Father's Day is June 16
Japanify: Tsuyu

As 2011 draws to a close, I am not thinking about the Mayans. Rather, I am trying to decide what I will be eating over the weekend. PRIORITIES, people!

I'll be working on Saturday evening (apocalypse be damned!), but I'll have all the accouterments ready to ring in the new year with Johnny and a bowl of toshikoshi soba as soon as I get home. With a bottle of bubbly of course!

Toshikoshi soba is always eaten on New Year's Eve in Japan. Toshikoshi roughly means, "to kill off the year", and so you can start the new year with a clean slate. "Why soba?", I asked my mother. Hideko thinks the soba represents living hosoku, nagaku (slenderly, long). She hung up on me before I could ask any more questions regarding this matter of living "slenderly".

I bought this fancy shin soba (new soba) in Nagano prefecture, when I was there in November. Nagano is well known for their soba. The notion of "new soba" is interesting -- essentially, it is soba made of newly harvested buckwheat. Shin soba is quite a specialty in Japan, as the Japanese love anything "new".

I figure December 31 will be a good time to break open the seal (erm, before it expires).


Yes, the strands of soba are slender and long.
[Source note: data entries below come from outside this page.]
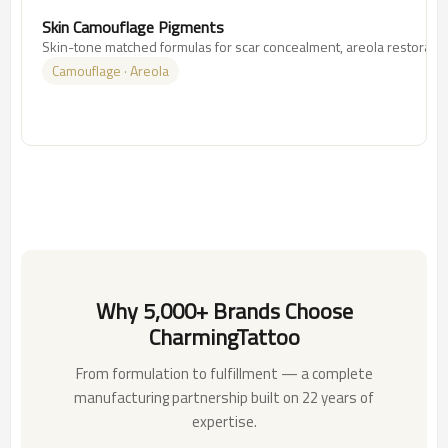
Skin Camouflage Pigments
Skin-tone matched formulas for scar concealment, areola restoration,
Camouflage · Areola
Why 5,000+ Brands Choose
CharmingTattoo
From formulation to fulfillment — a complete
manufacturing partnership built on 22 years of
expertise.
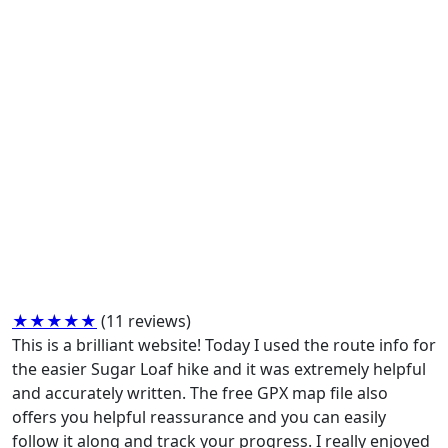
★★★★★
(11 reviews)
This is a brilliant website! Today I used the route info for
the easier Sugar Loaf hike and it was extremely helpful
and accurately written. The free GPX map file also
offers you helpful reassurance and you can easily
follow it along and track your progress. I really enjoyed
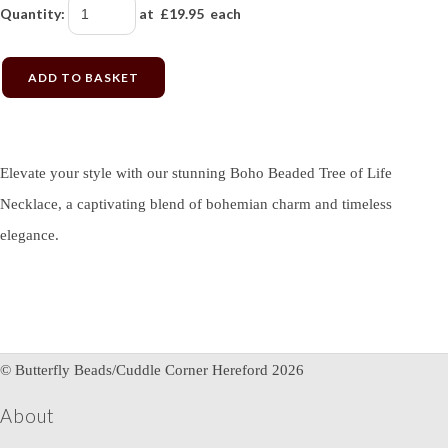
Quantity
:
at £
19.95
each
ADD TO BASKET
Elevate your style with our stunning Boho Beaded Tree of Life
Necklace, a captivating blend of bohemian charm and timeless
elegance.
© Butterfly Beads/Cuddle Corner Hereford 2026
About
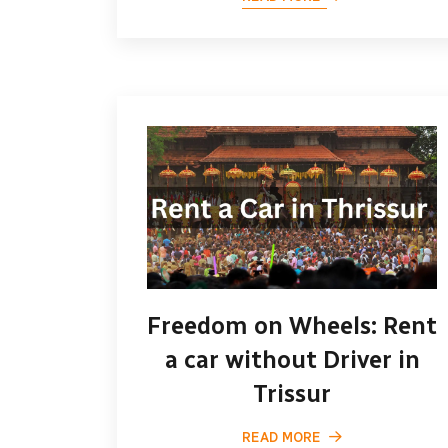
Freedom on Wheels: Rent
a car without Driver in
Trissur
READ MORE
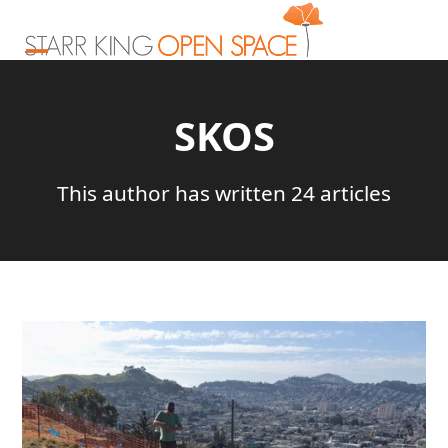
Skip
to
content
Open
Close
mobile
mobile
SKOS
menu
menu
This author has written 24 articles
It is a treat to have fresh soba, as I usually eat the hard stuff throughout the year. I'll be making Yoko's soba tsuyu (dipping sauce), and eating the soba cold. Traditionally, toshikoshi soba should be served warm, but I prefer mine cold. That's how Hideko usually served it, anyhow. Although zaru soba (cold soba) in the winter time is pretty blasphemous.

Japanify: Tsuyu
Photo by Yoko Kumano

Happy new year, Martians!  Thanks for all your support in this last year. Umamimart will turn 5yo in 2012. Wow! I look forward to sharing more food adventures with you in the new year.
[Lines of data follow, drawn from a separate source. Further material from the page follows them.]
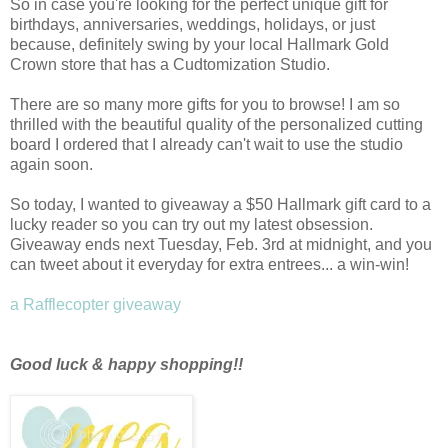
So in case you're looking for the perfect unique gift for
birthdays, anniversaries, weddings, holidays, or just
because, definitely swing by your local Hallmark Gold
Crown store that has a Cudtomization Studio.
There are so many more gifts for you to browse! I
am so
thrilled with the beautiful quality of the personalized cutting
board I ordered that I already can't wait to use the studio
again soon.
So today, I wanted to giveaway a $50 Hallmark gift card to a
lucky reader so you can try out my latest obsession.
Giveaway ends next Tuesday, Feb. 3rd at midnight, and you
can tweet about it everyday for extra entrees... a win-win!
a Rafflecopter giveaway
Good luck & happy shopping!!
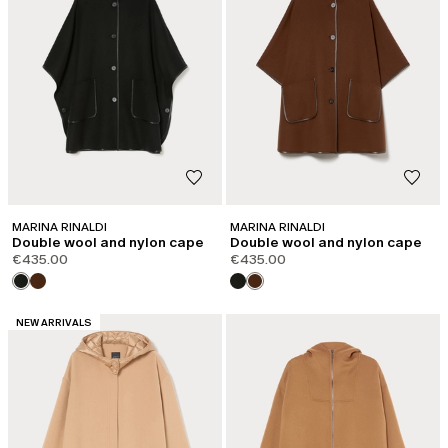
MARINA RINALDI
MARINA RINALDI
Double wool and nylon cape
Double wool and nylon cape
€435.00
€435.00
CATEGORY:
NEW ARRIVALS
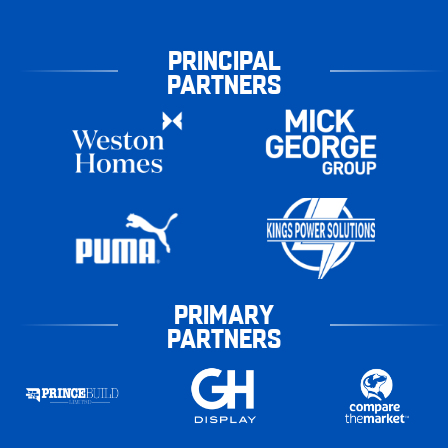
PRINCIPAL
PARTNERS
PRIMARY
PARTNERS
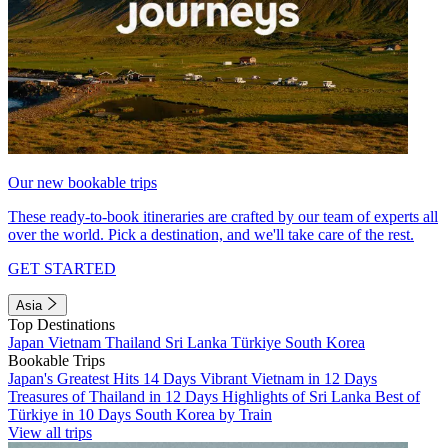
Our new bookable trips
These ready-to-book itineraries are crafted by our team of experts all
over the world. Pick a destination, and we'll take care of the rest.
GET STARTED
Asia
Top Destinations
Japan
Vietnam
Thailand
Sri Lanka
Türkiye
South Korea
Bookable Trips
Japan's Greatest Hits 14 Days
Vibrant Vietnam in 12 Days
Treasures of Thailand in 12 Days
Highlights of Sri Lanka
Best of
Türkiye in 10 Days
South Korea by Train
View all trips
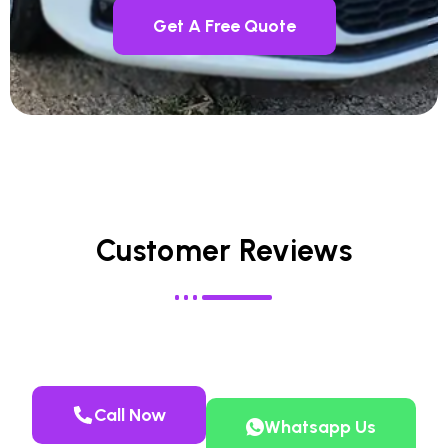
Get A Free Quote
Customer Reviews
Call Now
Whatsapp Us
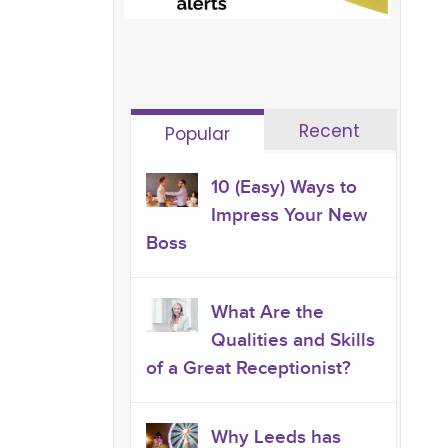
Recent
Popular
10 (Easy) Ways to
Impress Your New
Boss
What Are the
Qualities and Skills
of a Great Receptionist?
Why Leeds has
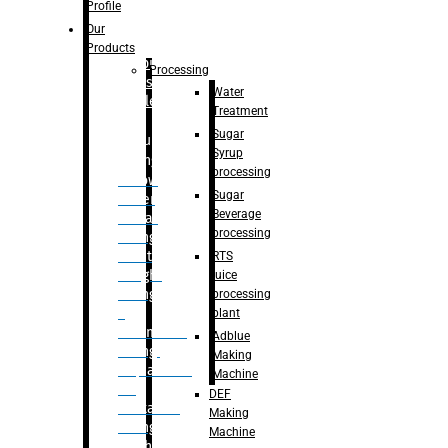
Bottle
Profile
– Linear
Our
Washing
Products
capping For
Processing
Glass
Water
Bottle
Treatment
Sugar
Bulk
Syrup
Filling
processing
– Flow
Sugar
Meter
Beverage
Linear
processing
Filling
– Net
RTS
Weight
juice
Filling
processing
–
plant
Volumetric
Adblue
Filling
Making
– Quadrafill
Machine
On
DEF
Container
Making
Filling
Machine
Machine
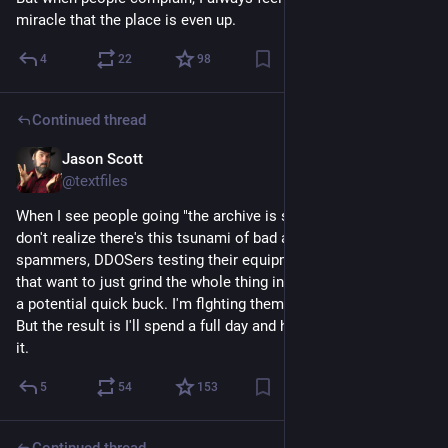
miracle that the place is even up.
4
22
98
Continued thread
Jason Scott
Feb 22
@textfiles
When I see people going "the archive is slow, wah" they just 
don't realize there's this tsunami of bad actors, either 
spammers, DDOSers testing their equipment, and fraudsters 
that want to just grind the whole thing into the ground to make 
a potential quick buck. I'm flghting them and others are too. 
But the result is I'll spend a full day and have little to show for 
it.
5
54
153
Continued thread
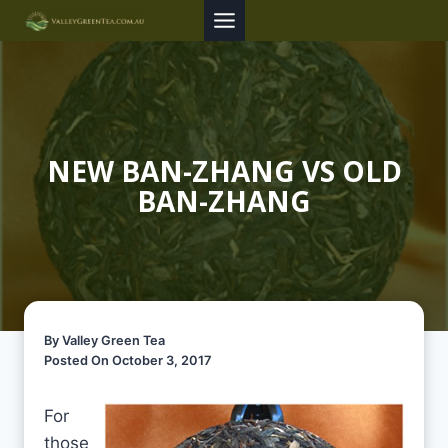
Skip
to
content
NEW BAN-ZHANG VS OLD
BAN-ZHANG
By Valley Green Tea
Posted On October 3, 2017
For
those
*Top photo by Yoko Kumano 


  • I’m coming over on New Year’s Day for soba!

    allison on

  • It is not necessary to serve toshikoshi soba warm. You can eat Toshikoshi soba any style you like. It is most important that you finish eating the soba by 12am. 良いお年を!(Have a nice new year!)

    Washi on

  • I can’t wait to start our new year together over some Soba!

    Johnny on

  • @Yoko: Your dad was totally right about that. Of course you shouldn’t bother people around you, but everyone should have the guts to choose their own path even if it’s out of the ordinary. But to many Japanese that is a very scary thing.

    I hope everyone will enjoy a super cozy oshougatsu time.

    Happy new year! Love from Anders
    (who’s writing this on a train to Stockholm for a last minute spontanous Northern New Year’s party – will report on UM soon)

    Anders on

  • The hosoku-nagaku thing was everything my dad hated about Japanese culture. He was definitely in the “play hard, die hard” camp. The slender/thin thing is meant to be the most unbothersome thing to do. You don’t want to “live thick” because that means you are impeding on others or “bothering” others by being out of the ordinary or outspoken. And when you DO die everyone is obsessed with “pinkoro” which means you die subtly and without much fuss like a marble that has rolled off a tray.

    Yoko on

  • Pinkoro – so funny but also so sad.

    wormy on

  • How exciting! Must be so cold over there happy new year!

    Yoko on

  • I don’t actually ever think of how I would prefer to die, but living thinnly sounds boring.